▶ Exercise brief
Collect each line of the records below that contains the word "aplikacji" and list those lines.

▶ Information
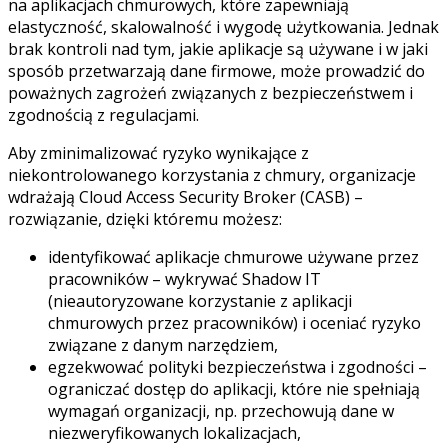
na aplikacjach chmurowych, które zapewniają
elastyczność, skalowalność i wygodę użytkowania. Jednak
brak kontroli nad tym, jakie aplikacje są używane i w jaki
sposób przetwarzają dane firmowe, może prowadzić do
poważnych zagrożeń związanych z bezpieczeństwem i
zgodnością z regulacjami.
Aby zminimalizować ryzyko wynikające z
niekontrolowanego korzystania z chmury, organizacje
wdrażają Cloud Access Security Broker (CASB) –
rozwiązanie, dzięki któremu możesz:
identyfikować aplikacje chmurowe używane przez
pracowników – wykrywać Shadow IT
(nieautoryzowane korzystanie z aplikacji
chmurowych przez pracowników) i oceniać ryzyko
związane z danym narzędziem,
egzekwować polityki bezpieczeństwa i zgodności –
ograniczać dostęp do aplikacji, które nie spełniają
wymagań organizacji, np. przechowują dane w
niezweryfikowanych lokalizacjach,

▶ Answer below
(nieautoryzowane korzystanie z aplikacji
ograniczać dostęp do aplikacji, które nie spełniają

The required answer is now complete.